About Julian Baner 

Julian Barner is a recent graduate from the MFA, Film program at the University of Central Florida. Some Southern Waters, his thesis film, is a genre-bending fever dream about a dead lover and an aimless musician. Some Southern Waters has been selected for the Fort Lauderdale International Film Festival. The following interview is about the making of Some Southern Waters. 

An Interview with Julian Baner 

Dara: What was it like getting permission to shoot at the Carnival? 

Julian: Working out locations was one of the most stressful aspects of producing this film (takes months!), but the carnival location in particular was the most difficult. We planned on shooting it in July, but pushed that to October at our location’s request (FunSpot USA), and then pushed it to December when they bailed completely in October. We rewrote the script to take place at another location just in case we couldn’t find another carnival by December. Luckily, we had been in communication with the folks who run a local seasonal fair (found their phone on their website) and it was very simple. They knew we were students so they didn’t charge us (I offered to shoot a promo vid for them, but that fell through) and they signed a location agreement and gave us pretty much total freedom so long as we kept a small footprint. Having a small crew (we had 15, but the lower the better) goes a long way in locations allowing you to shoot there. 

Dara: If you did, when in the process did you copyright the IP of your film? 

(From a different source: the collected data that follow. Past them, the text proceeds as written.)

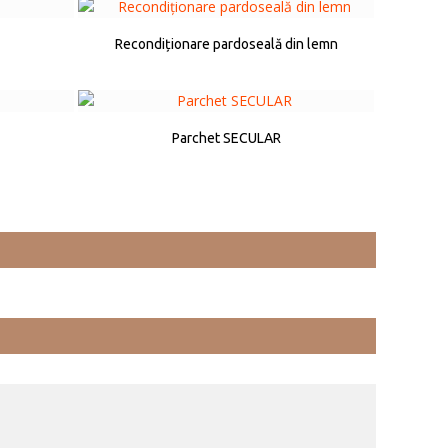
Recondiționare pardoseală din lemn
Parchet SECULAR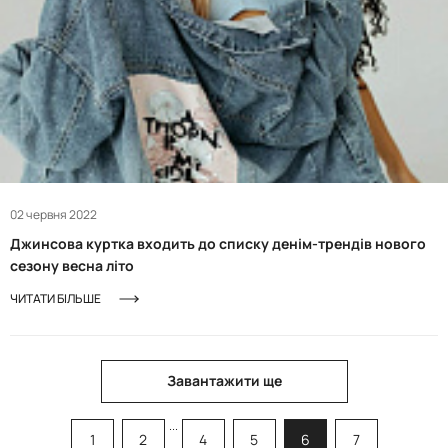
02 червня 2022
Джинсова куртка входить до списку денім-трендів нового
сезону весна літо
ЧИТАТИ БІЛЬШЕ
Завантажити ще
...
1
2
4
5
6
7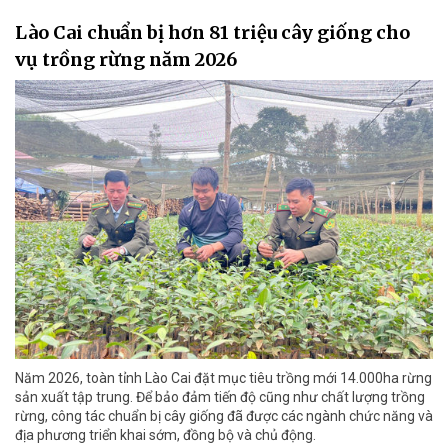
Lào Cai chuẩn bị hơn 81 triệu cây giống cho
vụ trồng rừng năm 2026
Năm 2026, toàn tỉnh Lào Cai đặt mục tiêu trồng mới 14.000ha rừng
sản xuất tập trung. Để bảo đảm tiến độ cũng như chất lượng trồng
rừng, công tác chuẩn bị cây giống đã được các ngành chức năng và
địa phương triển khai sớm, đồng bộ và chủ động.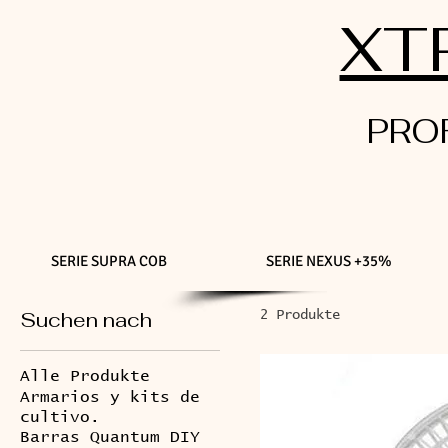
XT
PRO
SERIE SUPRA COB
SERIE NEXUS +35%
Suchen nach
2 Produkte
Alle Produkte
Armarios y kits de
cultivo.
Barras Quantum DIY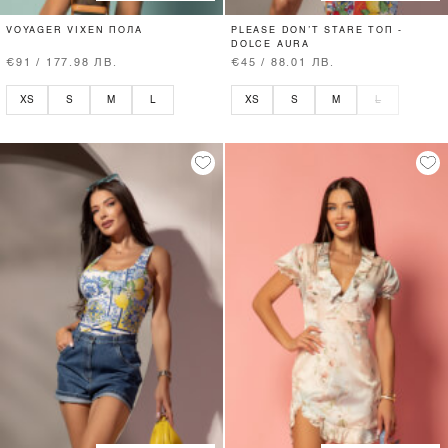
VOYAGER VIXEN ПОЛА
PLEASE DON’T STARE ТОП -
DOLCE AURA
€91 / 177.98 ЛВ.
€45 / 88.01 ЛВ.
XS
S
M
L
XS
S
M
L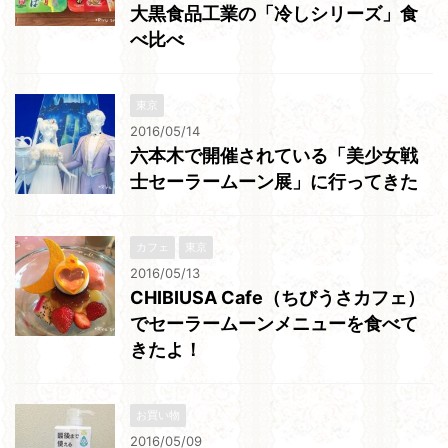
大黒食品工業の「冷しシリーズ」食
べ比べ
東京
2016/05/14
六本木で開催されている「美少女戦
士セーラームーン展」に行ってきた
カフェ
東京
2016/05/13
CHIBIUSA Cafe（ちびうさカフェ）
でセーラームーンメニューを食べて
きたよ！
お買い物
2016/05/09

Julian: Never copyrighted my IP. Not too worried about it to be honest, but it’s best practice to do so once your script is completed. 

Dara: How was it getting permission to play music? 

Julian: The song that the rock band plays is original, but all of the other music I paid to license. You have to track down the publisher and record label and be prepared to spend up to $1,000 per song for the rights you need. There are some companies like Bank Robber, which I went through, that will act as a middleman between you and the 

publishers/ record companies. There are also tons of decent cheap licensing alternatives like Music Vine. 

Dara: What was your budget for the film? What did most of the budget go into? 

Julian: I think budget is nearing around $30,000. Most of that went to paying key crew members, insurance for driving scenes and scenes in/around bodies of water, locations, and music licensing. I attached my budget breakdown (slightly outdated, but the only things missing are more music licensing and marketing budget). 

For the record, I would not recommend such a high budget, and think it would be better to write a script based on the resources (locations, props, etc.) that you ALREADY have access to, and keep it under $10,000 by having fewer days of shooting (maybe 14?) and less crew (max 10?). 

Dara: Where did you find your cast and crew? 

Julian: Cast was half just friends of mine (including the lead) and half found through casting sessions that we organized ourselves. Just put out a casting call on local acting Facebook groups and booked a classroom at UCF on the weekend to hold the auditions. Crew was all UCF film students/alumni. Just reached out individually to everyone or got references from other film students. 

Dara: What insurance did you need for driving scenes and shots where the actor is underwater? 

Julian: Both of these were extra insurance costs. The film department has its own insurance plan that you can use, but it does not cover certain things like driving, water scenes, stunts, falls, etc. Before you are greenlit to start production, you will have a meeting with some faculty to make sure you are either covered by the default insurance, or if you need to purchase extra. They will walk you through the process. For the record, each scene in which we were driving was an extra $1,000. Each water scene was an extra $300 if I remember correctly. 

The following interview was conducted via email by Dara Anya on June 5-6, 2020.